_Prompt:_ Format every line from the start of the entries down to and including the line containing "10 lipca, 2026" as a JSON list of strings, one string per line, with blank lines omitted.

[Transcribed page text]
- Opening Delimiter -

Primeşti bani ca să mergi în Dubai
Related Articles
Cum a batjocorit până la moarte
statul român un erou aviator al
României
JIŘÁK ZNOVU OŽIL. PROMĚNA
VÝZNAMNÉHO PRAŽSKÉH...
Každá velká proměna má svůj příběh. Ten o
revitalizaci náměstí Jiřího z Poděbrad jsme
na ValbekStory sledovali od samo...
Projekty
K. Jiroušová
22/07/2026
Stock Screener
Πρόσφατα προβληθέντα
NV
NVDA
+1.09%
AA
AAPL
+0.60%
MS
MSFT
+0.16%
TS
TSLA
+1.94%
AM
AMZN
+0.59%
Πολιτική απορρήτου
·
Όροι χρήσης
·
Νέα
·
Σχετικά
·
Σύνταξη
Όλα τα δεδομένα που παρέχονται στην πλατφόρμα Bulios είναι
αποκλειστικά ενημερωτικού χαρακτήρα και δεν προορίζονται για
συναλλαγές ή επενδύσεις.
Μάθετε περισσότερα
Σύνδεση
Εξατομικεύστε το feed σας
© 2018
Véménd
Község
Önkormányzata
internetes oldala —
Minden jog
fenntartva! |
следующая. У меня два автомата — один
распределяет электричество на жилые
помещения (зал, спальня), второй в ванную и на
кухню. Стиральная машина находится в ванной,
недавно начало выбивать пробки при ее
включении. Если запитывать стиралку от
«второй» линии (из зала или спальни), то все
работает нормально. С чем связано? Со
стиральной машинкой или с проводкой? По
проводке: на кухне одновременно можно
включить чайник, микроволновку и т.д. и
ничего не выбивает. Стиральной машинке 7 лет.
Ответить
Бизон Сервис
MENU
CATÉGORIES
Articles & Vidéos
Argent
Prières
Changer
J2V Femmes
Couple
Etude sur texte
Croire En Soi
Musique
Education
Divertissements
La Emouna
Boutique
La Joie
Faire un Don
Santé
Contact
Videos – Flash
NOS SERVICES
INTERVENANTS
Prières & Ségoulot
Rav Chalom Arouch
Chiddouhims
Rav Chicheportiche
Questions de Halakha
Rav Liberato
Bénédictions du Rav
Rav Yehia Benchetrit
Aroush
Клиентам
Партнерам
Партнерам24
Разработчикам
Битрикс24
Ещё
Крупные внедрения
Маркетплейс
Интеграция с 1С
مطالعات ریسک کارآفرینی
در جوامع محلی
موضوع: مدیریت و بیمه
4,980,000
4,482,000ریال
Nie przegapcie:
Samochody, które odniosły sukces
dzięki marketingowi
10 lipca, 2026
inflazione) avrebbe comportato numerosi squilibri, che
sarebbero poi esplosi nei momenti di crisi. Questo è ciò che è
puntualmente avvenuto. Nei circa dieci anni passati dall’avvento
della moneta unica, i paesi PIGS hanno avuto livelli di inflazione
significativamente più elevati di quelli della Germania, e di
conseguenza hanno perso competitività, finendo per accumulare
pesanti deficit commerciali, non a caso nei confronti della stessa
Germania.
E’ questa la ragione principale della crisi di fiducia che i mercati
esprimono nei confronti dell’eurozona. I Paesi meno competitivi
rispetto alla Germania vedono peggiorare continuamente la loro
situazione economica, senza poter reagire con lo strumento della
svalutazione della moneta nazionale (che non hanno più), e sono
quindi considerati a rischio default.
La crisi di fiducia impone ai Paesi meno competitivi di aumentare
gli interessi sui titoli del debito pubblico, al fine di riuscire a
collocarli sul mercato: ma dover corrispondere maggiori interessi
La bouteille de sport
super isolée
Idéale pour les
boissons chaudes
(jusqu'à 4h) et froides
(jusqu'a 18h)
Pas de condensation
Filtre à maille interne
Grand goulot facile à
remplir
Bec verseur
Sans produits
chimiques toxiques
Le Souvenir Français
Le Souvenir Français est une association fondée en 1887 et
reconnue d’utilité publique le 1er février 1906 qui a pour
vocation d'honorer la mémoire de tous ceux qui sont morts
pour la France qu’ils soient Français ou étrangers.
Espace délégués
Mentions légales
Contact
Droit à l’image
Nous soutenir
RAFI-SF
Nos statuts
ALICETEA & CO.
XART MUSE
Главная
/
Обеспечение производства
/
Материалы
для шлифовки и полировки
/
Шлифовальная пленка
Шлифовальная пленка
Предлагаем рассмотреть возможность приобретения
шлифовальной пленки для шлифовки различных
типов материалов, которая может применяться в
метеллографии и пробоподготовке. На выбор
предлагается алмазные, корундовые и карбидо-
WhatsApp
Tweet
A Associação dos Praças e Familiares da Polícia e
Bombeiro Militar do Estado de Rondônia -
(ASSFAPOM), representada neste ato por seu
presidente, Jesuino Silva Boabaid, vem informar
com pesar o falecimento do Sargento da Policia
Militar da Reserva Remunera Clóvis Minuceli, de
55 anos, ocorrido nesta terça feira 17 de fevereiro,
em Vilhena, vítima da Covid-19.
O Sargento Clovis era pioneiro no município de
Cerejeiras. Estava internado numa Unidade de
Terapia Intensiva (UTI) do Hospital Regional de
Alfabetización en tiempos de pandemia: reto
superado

- Closing Delimiter -

_Result of the task:_
[
  "Primeşti bani ca să mergi în Dubai",
  "Related Articles",
  "Cum a batjocorit până la moarte",
  "statul român un erou aviator al",
  "României",
  "JIŘÁK ZNOVU OŽIL. PROMĚNA",
  "VÝZNAMNÉHO PRAŽSKÉH...",
  "Každá velká proměna má svůj příběh. Ten o",
  "revitalizaci náměstí Jiřího z Poděbrad jsme",
  "na ValbekStory sledovali od samo...",
  "Projekty",
  "K. Jiroušová",
  "22/07/2026",
  "Stock Screener",
  "Πρόσφατα προβληθέντα",
  "NV",
  "NVDA",
  "+1.09%",
  "AA",
  "AAPL",
  "+0.60%",
  "MS",
  "MSFT",
  "+0.16%",
  "TS",
  "TSLA",
  "+1.94%",
  "AM",
  "AMZN",
  "+0.59%",
  "Πολιτική απορρήτου",
  "·",
  "Όροι χρήσης",
  "·",
  "Νέα",
  "·",
  "Σχετικά",
  "·",
  "Σύνταξη",
  "Όλα τα δεδομένα που παρέχονται στην πλατφόρμα Bulios είναι",
  "αποκλειστικά ενημερωτικού χαρακτήρα και δεν προορίζονται για",
  "συναλλαγές ή επενδύσεις.",
  "Μάθετε περισσότερα",
  "Σύνδεση",
  "Εξατομικεύστε το feed σας",
  "© 2018",
  "Véménd",
  "Község",
  "Önkormányzata",
  "internetes oldala —",
  "Minden jog",
  "fenntartva! |",
  "следующая. У меня два автомата — один",
  "распределяет электричество на жилые",
  "помещения (зал, спальня), второй в ванную и на",
  "кухню. Стиральная машина находится в ванной,",
  "недавно начало выбивать пробки при ее",
  "включении. Если запитывать стиралку от",
  "«второй» линии (из зала или спальни), то все",
  "работает нормально. С чем связано? Со",
  "стиральной машинкой или с проводкой? По",
  "проводке: на кухне одновременно можно",
  "включить чайник, микроволновку и т.д. и",
  "ничего не выбивает. Стиральной машинке 7 лет.",
  "Ответить",
  "Бизон Сервис",
  "MENU",
  "CATÉGORIES",
  "Articles & Vidéos",
  "Argent",
  "Prières",
  "Changer",
  "J2V Femmes",
  "Couple",
  "Etude sur texte",
  "Croire En Soi",
  "Musique",
  "Education",
  "Divertissements",
  "La Emouna",
  "Boutique",
  "La Joie",
  "Faire un Don",
  "Santé",
  "Contact",
  "Videos – Flash",
  "NOS SERVICES",
  "INTERVENANTS",
  "Prières & Ségoulot",
  "Rav Chalom Arouch",
  "Chiddouhims",
  "Rav Chicheportiche",
  "Questions de Halakha",
  "Rav Liberato",
  "Bénédictions du Rav",
  "Rav Yehia Benchetrit",
  "Aroush",
  "Клиентам",
  "Партнерам",
  "Партнерам24",
  "Разработчикам",
  "Битрикс24",
  "Ещё",
  "Крупные внедрения",
  "Маркетплейс",
  "Интеграция с 1С",
  "مطالعات ریسک کارآفرینی",
  "در جوامع محلی",
  "موضوع: مدیریت و بیمه",
  "4,980,000",
  "4,482,000ریال",
  "Nie przegapcie:",
  "Samochody, które odniosły sukces",
  "dzięki marketingowi",
  "10 lipca, 2026"
]